▶ Information given:
***

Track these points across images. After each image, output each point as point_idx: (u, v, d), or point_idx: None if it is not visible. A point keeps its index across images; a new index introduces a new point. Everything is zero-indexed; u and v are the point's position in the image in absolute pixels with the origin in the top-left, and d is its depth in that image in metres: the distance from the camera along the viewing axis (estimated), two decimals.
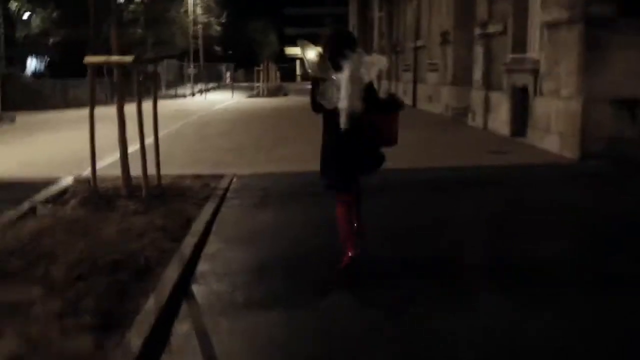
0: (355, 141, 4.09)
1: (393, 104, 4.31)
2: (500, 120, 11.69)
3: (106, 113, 7.93)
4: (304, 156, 8.42)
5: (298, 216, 5.92)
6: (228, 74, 53.29)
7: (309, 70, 4.24)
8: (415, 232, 5.28)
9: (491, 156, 9.22)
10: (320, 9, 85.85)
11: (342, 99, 3.98)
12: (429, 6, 18.17)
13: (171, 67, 47.70)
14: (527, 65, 10.42)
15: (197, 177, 7.79)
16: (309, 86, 4.34)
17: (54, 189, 7.01)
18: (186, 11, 48.70)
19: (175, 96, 33.80)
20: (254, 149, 10.52)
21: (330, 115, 4.10)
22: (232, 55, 62.40)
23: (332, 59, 4.10)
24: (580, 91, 8.55)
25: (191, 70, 49.21)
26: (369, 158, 4.24)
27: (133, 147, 6.62)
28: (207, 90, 40.35)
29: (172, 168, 7.91)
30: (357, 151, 4.14)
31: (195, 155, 9.79)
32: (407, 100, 20.39)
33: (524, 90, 10.62)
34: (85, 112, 6.42)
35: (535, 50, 10.57)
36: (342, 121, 4.00)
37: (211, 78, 49.78)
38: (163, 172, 6.98)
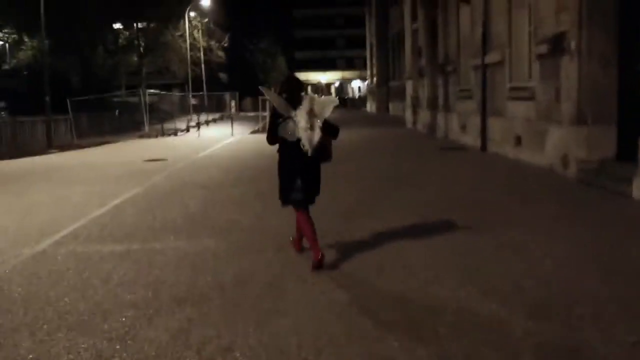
0: (313, 164, 5.14)
1: (332, 129, 5.13)
2: None
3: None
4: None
5: None
6: (233, 104, 48.20)
7: (278, 109, 5.02)
8: None
9: None
10: (331, 31, 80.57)
11: (303, 131, 4.89)
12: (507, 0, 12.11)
13: (169, 97, 42.27)
14: None
15: None
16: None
17: None
18: (182, 35, 43.01)
19: (163, 134, 27.77)
20: (224, 298, 4.38)
21: (290, 145, 5.00)
22: (238, 83, 57.10)
23: (288, 99, 5.00)
24: None
25: (190, 100, 43.73)
26: (318, 178, 5.26)
27: None
28: (208, 122, 34.56)
29: None
30: (313, 173, 5.19)
31: (64, 341, 3.66)
32: (471, 141, 14.21)
33: None
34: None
35: None
36: (309, 150, 4.93)
37: (215, 108, 44.37)
38: None
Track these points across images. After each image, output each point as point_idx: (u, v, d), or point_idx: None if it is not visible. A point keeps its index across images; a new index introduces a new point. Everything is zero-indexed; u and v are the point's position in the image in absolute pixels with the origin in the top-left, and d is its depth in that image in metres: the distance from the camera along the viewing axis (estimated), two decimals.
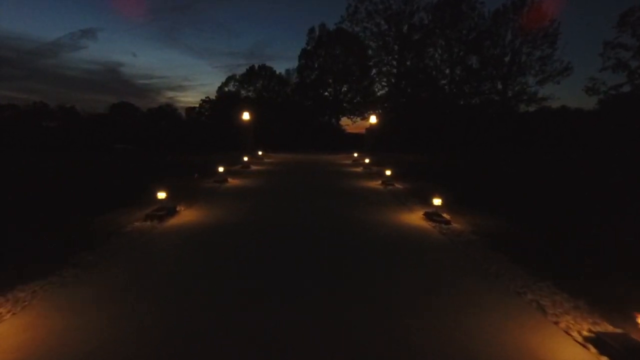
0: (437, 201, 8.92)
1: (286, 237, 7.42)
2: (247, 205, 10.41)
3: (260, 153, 24.73)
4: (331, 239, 7.37)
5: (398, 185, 13.90)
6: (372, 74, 42.50)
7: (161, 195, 8.87)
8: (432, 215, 8.96)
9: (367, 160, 19.89)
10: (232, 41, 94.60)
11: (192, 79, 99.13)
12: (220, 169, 14.07)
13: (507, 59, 43.87)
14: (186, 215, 9.06)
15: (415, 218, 9.18)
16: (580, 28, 68.23)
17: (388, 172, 14.20)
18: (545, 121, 42.46)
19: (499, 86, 44.04)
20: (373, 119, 25.57)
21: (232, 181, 14.57)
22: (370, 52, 39.20)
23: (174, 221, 8.54)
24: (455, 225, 8.43)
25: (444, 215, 9.05)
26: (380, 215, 9.43)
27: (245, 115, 25.32)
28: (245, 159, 18.87)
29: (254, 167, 19.41)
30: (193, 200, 10.70)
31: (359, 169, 19.72)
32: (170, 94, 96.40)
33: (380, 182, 14.62)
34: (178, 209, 9.60)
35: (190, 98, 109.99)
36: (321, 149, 37.95)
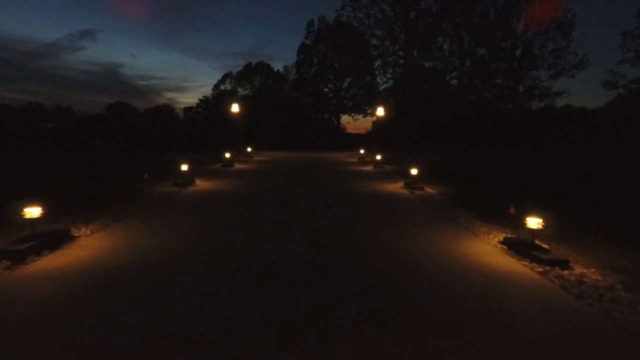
0: (535, 222, 4.69)
1: (275, 307, 3.19)
2: (209, 225, 6.17)
3: (249, 150, 20.47)
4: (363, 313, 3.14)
5: (429, 190, 9.68)
6: (376, 65, 38.26)
7: (31, 211, 4.63)
8: (524, 246, 4.76)
9: (378, 157, 15.67)
10: (232, 42, 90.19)
11: (192, 80, 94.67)
12: (184, 168, 9.85)
13: (518, 52, 39.73)
14: (84, 247, 4.84)
15: (489, 250, 4.96)
16: (593, 19, 62.51)
17: (414, 172, 9.97)
18: (555, 118, 38.44)
19: (510, 81, 39.91)
20: (380, 111, 21.35)
21: (202, 184, 10.35)
22: (374, 40, 34.92)
23: (48, 262, 4.33)
24: (592, 276, 4.18)
25: (543, 245, 4.83)
26: (429, 243, 5.21)
27: (235, 108, 21.10)
28: (227, 155, 14.67)
29: (238, 166, 15.18)
30: (120, 215, 6.47)
31: (369, 168, 15.51)
32: (170, 94, 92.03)
33: (402, 184, 10.42)
34: (77, 232, 5.39)
35: (189, 99, 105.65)
36: (321, 147, 33.75)
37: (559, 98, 39.05)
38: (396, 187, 10.33)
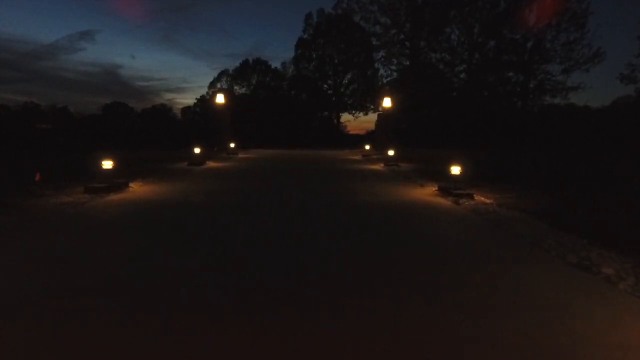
0: None
1: None
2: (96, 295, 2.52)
3: (232, 145, 16.73)
4: None
5: (482, 199, 6.04)
6: (379, 57, 34.62)
7: None
8: None
9: (390, 153, 11.94)
10: (231, 43, 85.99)
11: (191, 81, 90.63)
12: (107, 165, 6.24)
13: (529, 44, 36.12)
14: None
15: None
16: (607, 9, 56.53)
17: (455, 170, 6.31)
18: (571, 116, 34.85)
19: (520, 76, 36.28)
20: (387, 102, 17.71)
21: (138, 189, 6.73)
22: (378, 28, 31.21)
23: None
24: None
25: None
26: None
27: (219, 99, 17.55)
28: (197, 151, 10.98)
29: (211, 165, 11.54)
30: None
31: (379, 167, 11.85)
32: (169, 95, 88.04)
33: (435, 189, 6.82)
34: None
35: (188, 100, 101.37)
36: (320, 146, 30.14)
37: (573, 93, 35.30)
38: (427, 193, 6.69)
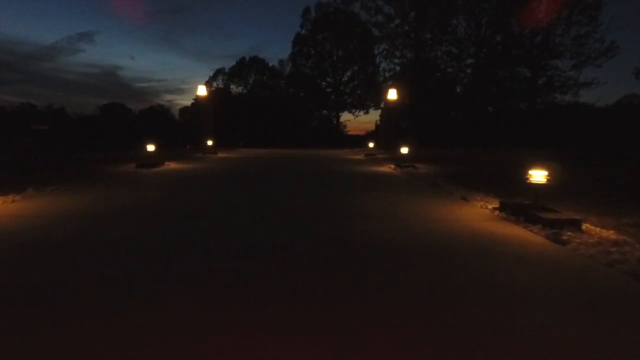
0: None
1: None
2: None
3: (210, 143, 13.82)
4: None
5: (599, 231, 3.24)
6: (381, 50, 31.85)
7: None
8: None
9: (404, 151, 9.02)
10: (230, 44, 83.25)
11: (191, 82, 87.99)
12: None
13: (538, 39, 33.36)
14: None
15: None
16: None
17: (540, 177, 3.55)
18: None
19: (527, 72, 33.53)
20: (392, 94, 14.93)
21: (9, 206, 3.96)
22: (380, 17, 28.37)
23: None
24: None
25: None
26: None
27: (201, 91, 14.80)
28: (152, 148, 8.08)
29: (172, 166, 8.71)
30: None
31: (388, 169, 8.98)
32: (169, 96, 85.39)
33: (491, 208, 4.01)
34: None
35: (188, 101, 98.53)
36: (319, 145, 27.40)
37: (585, 89, 32.34)
38: (482, 215, 3.88)
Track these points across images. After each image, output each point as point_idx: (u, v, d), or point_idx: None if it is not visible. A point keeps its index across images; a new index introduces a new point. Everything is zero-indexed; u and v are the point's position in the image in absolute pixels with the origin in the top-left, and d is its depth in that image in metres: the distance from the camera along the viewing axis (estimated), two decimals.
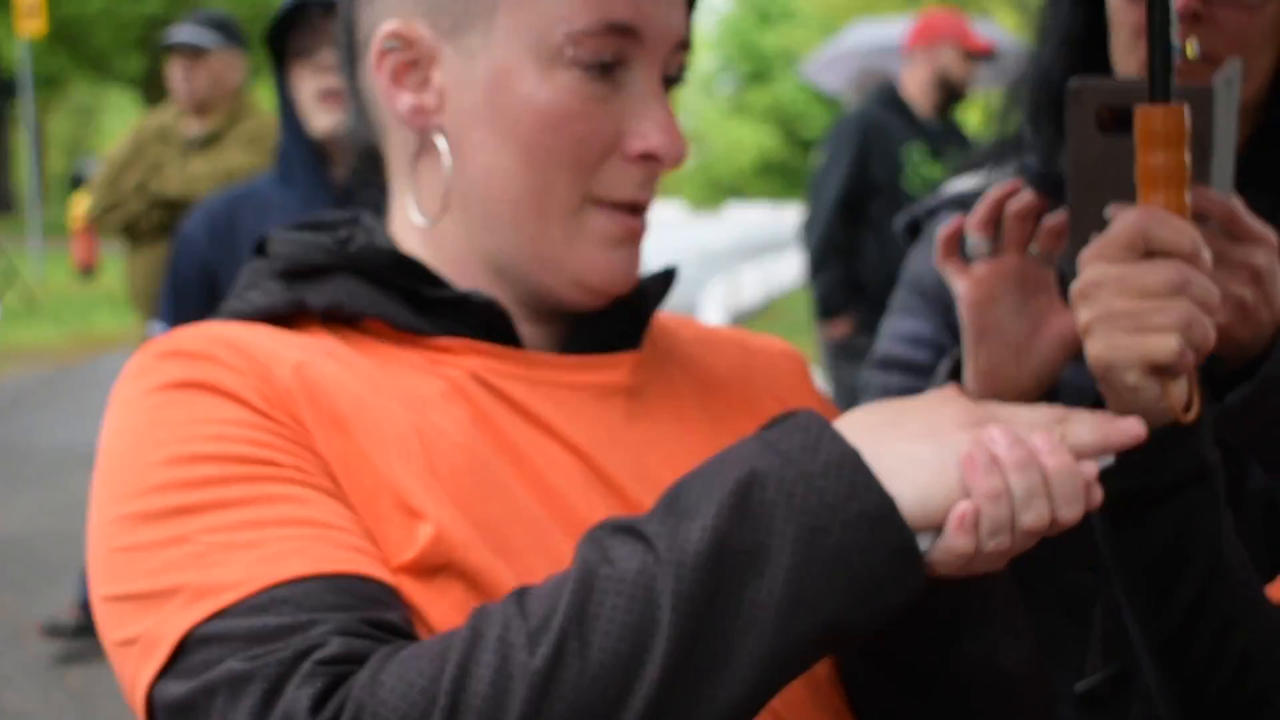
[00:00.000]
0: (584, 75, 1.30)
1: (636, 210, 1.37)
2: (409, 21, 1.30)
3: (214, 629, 1.11)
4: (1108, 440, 1.18)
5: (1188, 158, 1.31)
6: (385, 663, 1.09)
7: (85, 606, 5.89)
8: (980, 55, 7.37)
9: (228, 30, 6.30)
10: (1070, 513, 1.14)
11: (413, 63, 1.31)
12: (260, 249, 1.37)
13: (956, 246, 1.63)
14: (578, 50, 1.29)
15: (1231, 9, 1.74)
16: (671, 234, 39.19)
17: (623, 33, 1.29)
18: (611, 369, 1.37)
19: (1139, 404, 1.27)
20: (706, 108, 76.05)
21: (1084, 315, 1.28)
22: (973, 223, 1.58)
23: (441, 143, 1.31)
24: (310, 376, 1.24)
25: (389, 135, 1.37)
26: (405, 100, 1.32)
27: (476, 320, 1.31)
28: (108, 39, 36.57)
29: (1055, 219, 1.57)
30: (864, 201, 7.29)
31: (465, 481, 1.22)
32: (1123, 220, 1.28)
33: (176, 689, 1.11)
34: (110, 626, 1.20)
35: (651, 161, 1.33)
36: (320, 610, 1.12)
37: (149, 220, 6.22)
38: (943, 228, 1.63)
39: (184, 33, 6.25)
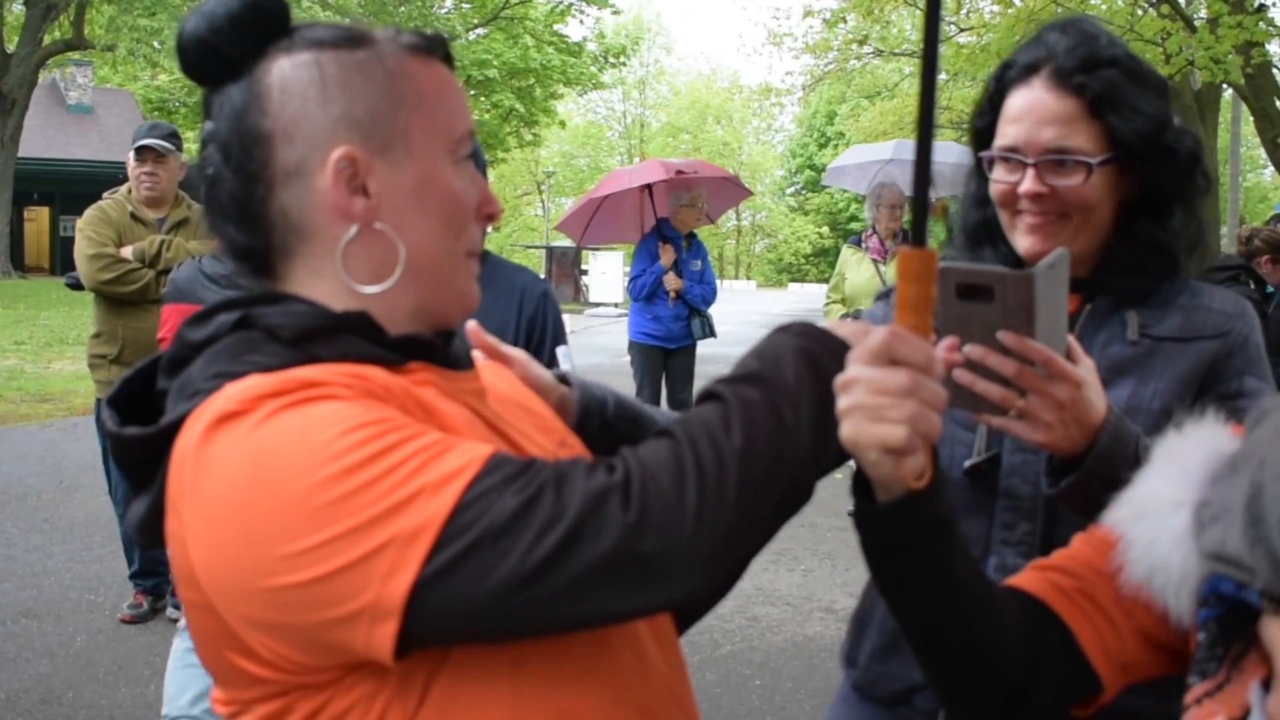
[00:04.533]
0: (464, 165, 1.33)
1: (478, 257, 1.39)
2: (350, 146, 1.26)
3: (472, 495, 1.07)
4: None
5: (933, 291, 1.23)
6: (626, 453, 1.16)
7: None
8: None
9: (177, 139, 6.22)
10: None
11: (355, 174, 1.26)
12: (240, 324, 1.25)
13: None
14: (463, 149, 1.33)
15: (1066, 186, 1.78)
16: (744, 304, 39.74)
17: (471, 136, 1.35)
18: (478, 378, 1.39)
19: (879, 475, 1.22)
20: (776, 207, 76.30)
21: (841, 403, 1.20)
22: None
23: (389, 229, 1.28)
24: (391, 382, 1.21)
25: (315, 233, 1.28)
26: (359, 203, 1.27)
27: (423, 351, 1.31)
28: None
29: None
30: None
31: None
32: (878, 333, 1.20)
33: (457, 547, 1.05)
34: (304, 570, 1.06)
35: (491, 218, 1.37)
36: (525, 462, 1.13)
37: (156, 288, 5.88)
38: None
39: (149, 139, 6.10)
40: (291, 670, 1.13)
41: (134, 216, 6.09)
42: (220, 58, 1.29)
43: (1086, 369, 1.56)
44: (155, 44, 29.04)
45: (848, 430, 1.19)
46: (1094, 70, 1.79)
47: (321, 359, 1.21)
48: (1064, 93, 1.79)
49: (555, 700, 1.19)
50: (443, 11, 36.59)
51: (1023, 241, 1.85)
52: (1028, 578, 1.41)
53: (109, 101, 43.28)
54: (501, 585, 1.06)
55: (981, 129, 1.92)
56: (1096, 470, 1.57)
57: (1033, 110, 1.80)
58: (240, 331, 1.24)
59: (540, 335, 3.27)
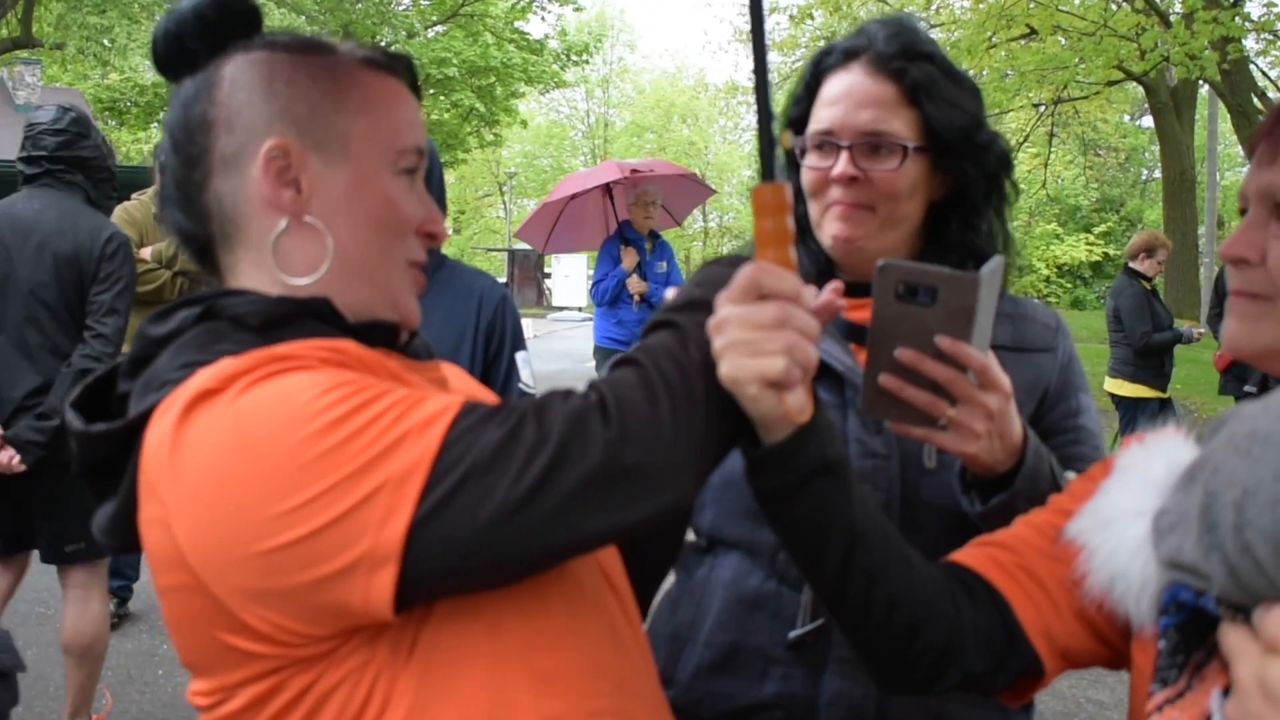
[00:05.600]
0: (407, 178, 1.38)
1: (421, 269, 1.43)
2: (285, 138, 1.31)
3: (456, 432, 1.11)
4: None
5: (790, 224, 1.27)
6: (596, 380, 1.22)
7: None
8: None
9: None
10: None
11: (287, 167, 1.31)
12: (204, 316, 1.29)
13: None
14: (405, 162, 1.37)
15: (879, 171, 1.78)
16: None
17: (419, 153, 1.39)
18: (439, 369, 1.46)
19: (761, 411, 1.24)
20: (744, 209, 76.19)
21: (716, 344, 1.23)
22: None
23: (319, 224, 1.32)
24: (364, 353, 1.26)
25: (248, 222, 1.33)
26: (287, 195, 1.31)
27: (385, 337, 1.37)
28: None
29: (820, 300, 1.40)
30: None
31: None
32: (743, 271, 1.24)
33: (449, 483, 1.09)
34: (297, 526, 1.08)
35: (433, 238, 1.42)
36: (499, 404, 1.18)
37: (173, 288, 6.05)
38: None
39: None
40: (288, 643, 1.14)
41: (157, 218, 6.06)
42: (184, 51, 1.35)
43: (1006, 382, 1.53)
44: (105, 42, 28.68)
45: (726, 369, 1.23)
46: (913, 59, 1.80)
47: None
48: (883, 77, 1.80)
49: (534, 664, 1.22)
50: (401, 8, 36.44)
51: (831, 227, 1.84)
52: (965, 553, 1.42)
53: (58, 101, 42.85)
54: (496, 514, 1.09)
55: (796, 117, 1.91)
56: (1023, 489, 1.57)
57: (850, 93, 1.81)
58: (206, 323, 1.28)
59: (499, 340, 3.27)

***

▶ Task to carry out: Reproduce verbatim the lines of the material above, beginning with its first line and ending with the line that contains "4: (304, 156, 8.42)"; skip pictures.

▶ Answer to this task:
Track these points across images. After each image, output each point as point_idx: (u, v, d), or point_idx: None if it is not visible. A point keeps its index across images; a new index introduces a new point. Everything is zero-indexed; u and v are the point's position in the image in absolute pixels with the origin in the top-left, and d is its depth in that image in metres: the distance from the camera along the viewing axis (estimated), two decimals.
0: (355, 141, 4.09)
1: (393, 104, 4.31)
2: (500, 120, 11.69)
3: (106, 113, 7.93)
4: (304, 156, 8.42)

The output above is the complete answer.